Truth be told, democracies do not have ideologies. Democracy is often contrasted with dictatorship but, in my opinion, dictatorships can and will give way to democracy in the end. This is why illiberal democracy is characterised as a hybrid regime, something between authoritarianism and democracy. The true antonym of democracy is ideocracy, a rule by ideology. It presupposes that a certain set of organising principles is eternal and not subject to worldly changes and developments. In a way, this very idea of an ideology negates the principle of movement within a society, a principle of movement that has been expressed in Islam through ijtihad (independent reasoning).
This is not to say Pakistan has to necessarily become completely secular to be a democracy though that would be ideal.

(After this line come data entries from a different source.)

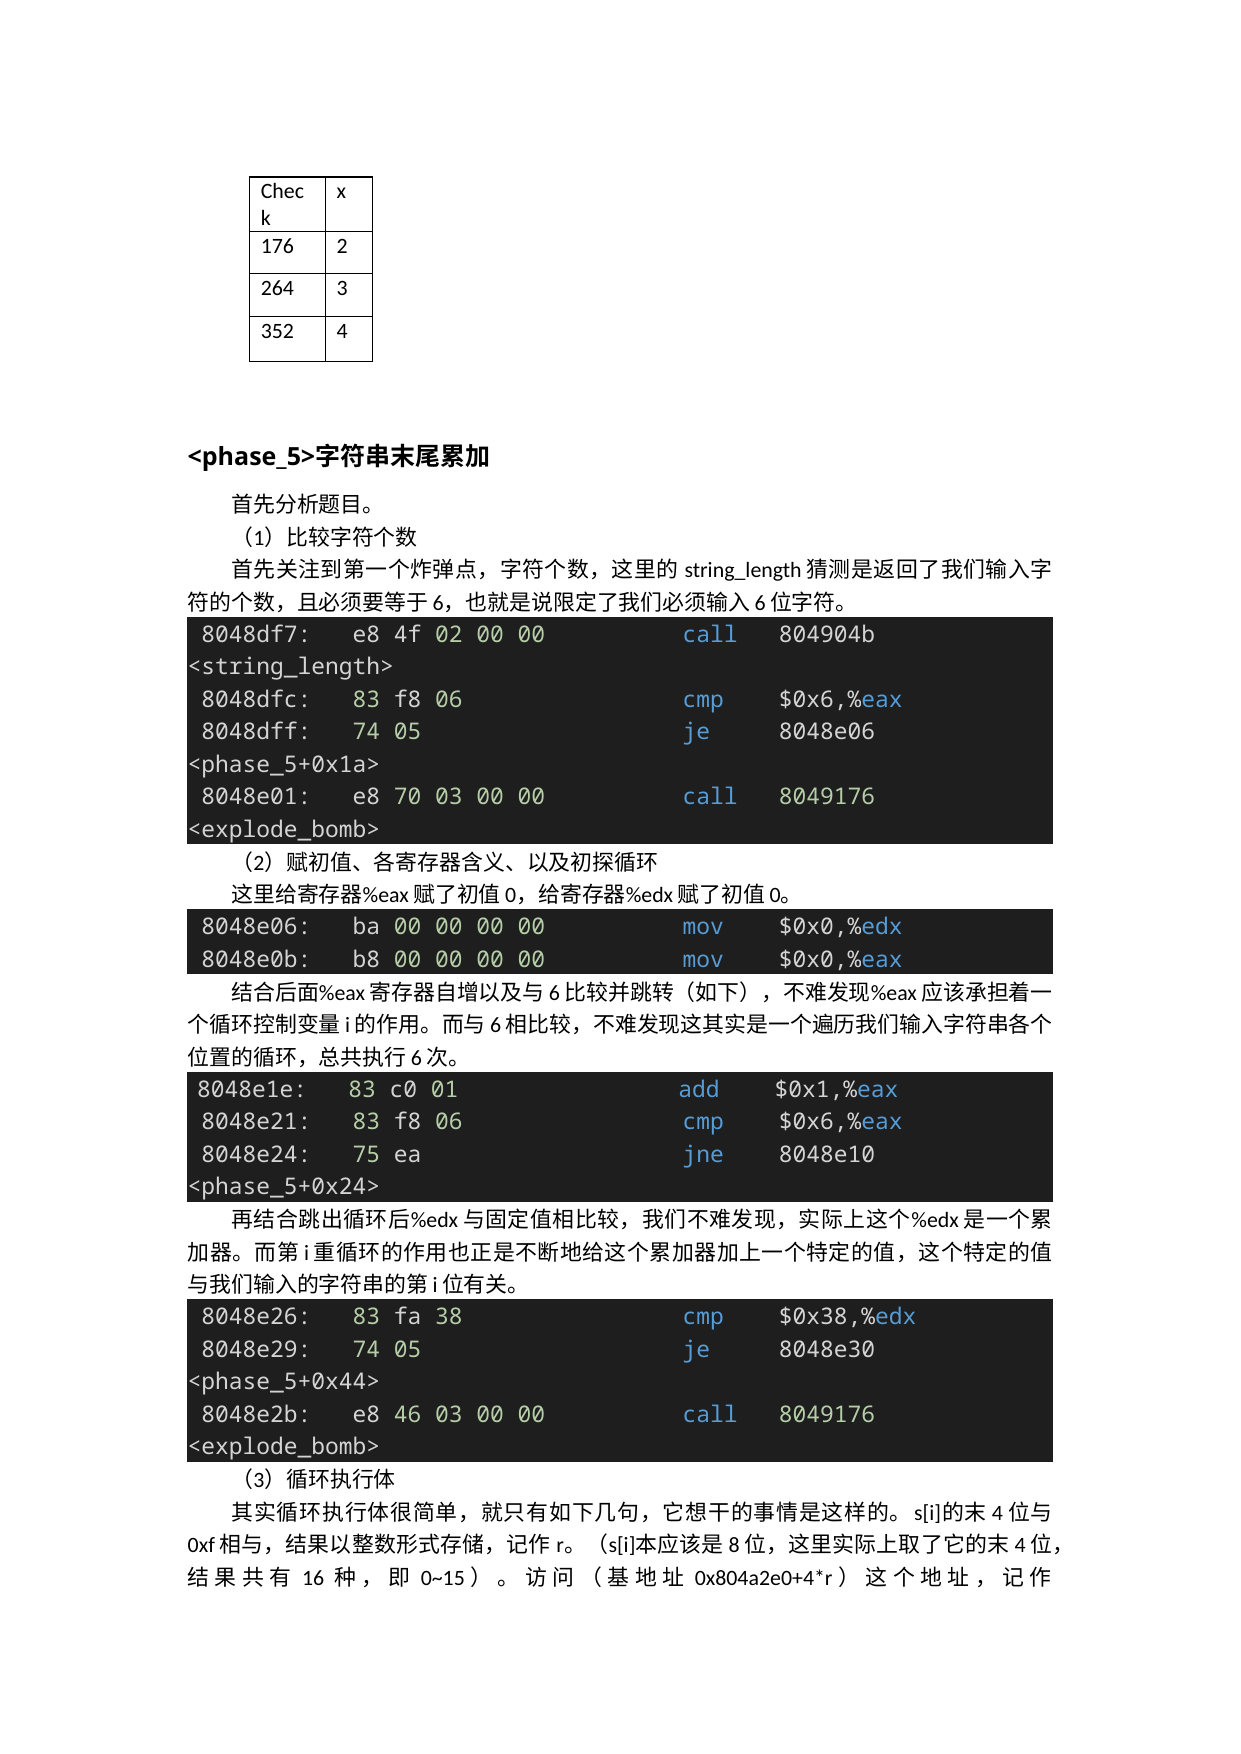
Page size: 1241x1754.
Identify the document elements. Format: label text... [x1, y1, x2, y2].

text 8048dff: 74 05 je 8048e06 <phase_5+0x1a> [187, 714, 1053, 779]
text 8048e21: 83 f8 06 cmp $0x6,%eax [187, 1104, 1053, 1137]
list 再结合跳出循环后%edx与固定值相比较，我们不难发现，实际上这个%edx是一个累加器。而第i重循环的作用也正是不断地给这个累加器加上一个特定的值，这个特定的值与我们输入的字符串的第i位有关。 [187, 1202, 1053, 1299]
text 首先分析题目。 [187, 487, 1053, 519]
table_header Check [250, 178, 325, 231]
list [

Under the Pakistani constitution, the Quran and sunnah are sources of law though not the only sources of law and this may be an expression of a democratic choice. It ceases to be a democracy though when it imposes a certain set of Islamic beliefs as ideology. The true ideology of Pakistan can only be democracy i.e. rule of the people, by the people, for the people. If a certain generation of the Pakistani people have decided to order their lives according to a certain faith without violating the fundamental rights of others, one would accept it as the general will of the people, provided that it is recognised that one generation cannot impose its will on the next. The Pakistani Constitution recognises the principle of each generation choosing its own set of laws and beliefs under Articles 238 and 239 of the Constitution under which the Constitution may be amended by two-thirds majority of parliament. This alone can be our true ideology.